6. Esperança. Tudo isso poderia dar a impressão que o Papa é um pessimista, mas não é. É um realista esperançoso. “Apesar dessas sombras densas que não se devem ignorar, nas próximas páginas desejo dar voz a diversos caminhos de esperança” (FT 54). Um cristão não tem direito de ser pessimista, assim como não tem direito de ser intolerante, preconceituoso, egoísta, defensor dos poderosos, contra os pobres e a favor do mercado total. Assim é o Papa Francisco, esse raio de esperança que nos convoca a sermos audaciosos e caminharmos na esperança, apesar das sombras que persistem, teimosamente, sobre nossas cabeças.
CAPÍTULO II: O BOM SAMARITANO
Papa Francisco é um raio de luz no meio da escuridão. Mas, o Papa não se vê assim porque, para ele, a luz é Jesus que, com suas palavras e ações, ilumina a realidade sombria em que vivemos, pelo menos na perspectiva da fé. Do Evangelho de Jesus, o Papa destaca uma parábola que tem a força e brilho de um raio a iluminar a realidade, tanto para os que creem quanto aos homens e mulheres de boa vontade, mesmo os ateus. A parábola é conhecida como o Bom Samaritano. Pela riqueza de detalhes nela contida e pela interpretação que o Papa faz, é conveniente transcrevê-la integralmente, porque não é possível dizer mais e melhor do que ela mesma em seu conteúdo, estilo, cenário, circunstâncias e personagens.
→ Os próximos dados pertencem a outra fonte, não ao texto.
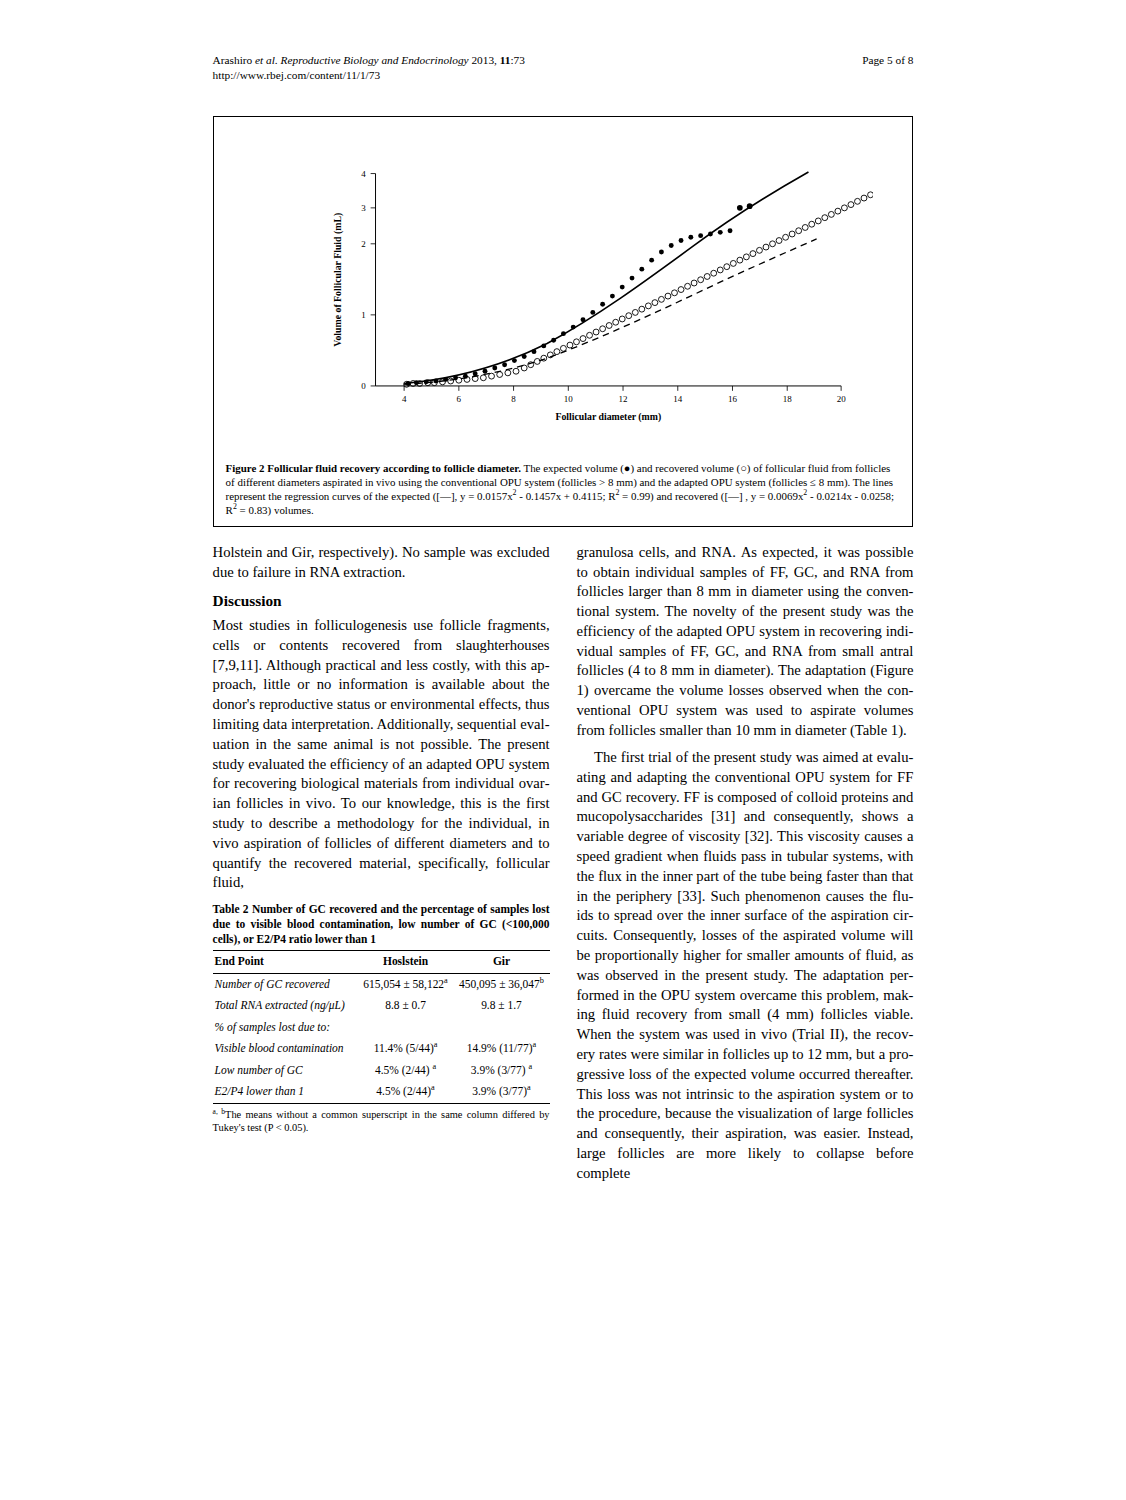Arashiro et al. Reproductive Biology and Endocrinology 2013, 11:73
http://www.rbej.com/content/11/1/73
Page 5 of 8
0 1 2 3 4 Volume of Follicular Fluid (mL) 4 6 8 10 12 14 16 18 20 Follicular diameter (mm)
Figure 2 Follicular fluid recovery according to follicle diameter. The expected volume (●) and recovered volume (○) of follicular fluid from follicles of different diameters aspirated in vivo using the conventional OPU system (follicles > 8 mm) and the adapted OPU system (follicles ≤ 8 mm). The lines represent the regression curves of the expected ([—], y = 0.0157x2 - 0.1457x + 0.4115; R2 = 0.99) and recovered ([—] , y = 0.0069x2 - 0.0214x - 0.0258; R2 = 0.83) volumes.
Holstein and Gir, respectively). No sample was excluded due to failure in RNA extraction.
Discussion
Most studies in folliculogenesis use follicle fragments, cells or contents recovered from slaughterhouses [7,9,11]. Although practical and less costly, with this approach, little or no information is available about the donor's reproductive status or environmental effects, thus limiting data interpretation. Additionally, sequential evaluation in the same animal is not possible. The present study evaluated the efficiency of an adapted OPU system for recovering biological materials from individual ovarian follicles in vivo. To our knowledge, this is the first study to describe a methodology for the individual, in vivo aspiration of follicles of different diameters and to quantify the recovered material, specifically, follicular fluid,
Table 2 Number of GC recovered and the percentage of samples lost due to visible blood contamination, low number of GC (<100,000 cells), or E2/P4 ratio lower than 1
| End Point | Hoslstein | Gir |
| --- | --- | --- |
| Number of GC recovered | 615,054 ± 58,122 a | 450,095 ± 36,047 b |
| Total RNA extracted (ng/μL) | 8.8 ± 0.7 | 9.8 ± 1.7 |
| % of samples lost due to: | | |
| Visible blood contamination | 11.4% (5/44) a | 14.9% (11/77) a |
| Low number of GC | 4.5% (2/44) a | 3.9% (3/77) a |
| E2/P4 lower than 1 | 4.5% (2/44) a | 3.9% (3/77) a |
a, bThe means without a common superscript in the same column differed by Tukey's test (P < 0.05).
granulosa cells, and RNA. As expected, it was possible to obtain individual samples of FF, GC, and RNA from follicles larger than 8 mm in diameter using the conventional system. The novelty of the present study was the efficiency of the adapted OPU system in recovering individual samples of FF, GC, and RNA from small antral follicles (4 to 8 mm in diameter). The adaptation (Figure 1) overcame the volume losses observed when the conventional OPU system was used to aspirate volumes from follicles smaller than 10 mm in diameter (Table 1).
The first trial of the present study was aimed at evaluating and adapting the conventional OPU system for FF and GC recovery. FF is composed of colloid proteins and mucopolysaccharides [31] and consequently, shows a variable degree of viscosity [32]. This viscosity causes a speed gradient when fluids pass in tubular systems, with the flux in the inner part of the tube being faster than that in the periphery [33]. Such phenomenon causes the fluids to spread over the inner surface of the aspiration circuits. Consequently, losses of the aspirated volume will be proportionally higher for smaller amounts of fluid, as was observed in the present study. The adaptation performed in the OPU system overcame this problem, making fluid recovery from small (4 mm) follicles viable. When the system was used in vivo (Trial II), the recovery rates were similar in follicles up to 12 mm, but a progressive loss of the expected volume occurred thereafter. This loss was not intrinsic to the aspiration system or to the procedure, because the visualization of large follicles and consequently, their aspiration, was easier. Instead, large follicles are more likely to collapse before complete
“E eis que um doutor da Lei se levantou e disse para experimentá-lo: “Mestre, que farei para herdar a vida eterna?” Ele disse: “Que está escrito na Lei? Como lês”? Ele, então, respondeu: “Amarás o Senhor teu Deus, de todo teu coração, de toda a tua alma, com toda a tua força e de todo o teu entendimento; e a teu próximo como a ti mesmo”. Jesus disse: “Respondeste corretamente; faze isso e viverás“. Ele, porém, querendo se justificar, disse a Jesus: “E quem é meu próximo?” Jesus retomou: “Um homem descia de Jerusalém a Jericó, e caiu no meio de assaltantes que, após havê-lo despojado e espancado, foram-se, deixando-o semimorto. Casualmente, descia por esse caminho um sacerdote; viu-o e passou adiante. Igualmente um levita, atravessando esse lugar, viu-o e prosseguiu. Certo samaritano em viagem, porém, chegou junto dele, viu-o e moveu-se de compaixão. Aproximou-se, cuidou de suas chagas, derramando óleo e vinho, depois colocou-o em seu próprio animal, conduziu-o à hospedaria e dispensou-lhe cuidados. No dia seguinte, tirou dois denários e deu-os ao hospedeiro, dizendo: ‘Cuide dele, e o que gastares a mais, em meu regresso te pagarei’. Qual dos três, em tua opinião, foi o próximo do homem que caiu nas mãos dos assaltantes?” Ele respondeu: “Aquele que usou de misericórdia para com ele”. Jesus então lhe disse: “Vai, e também tu, fazes o mesmo‘“(Lc 10, 26-37).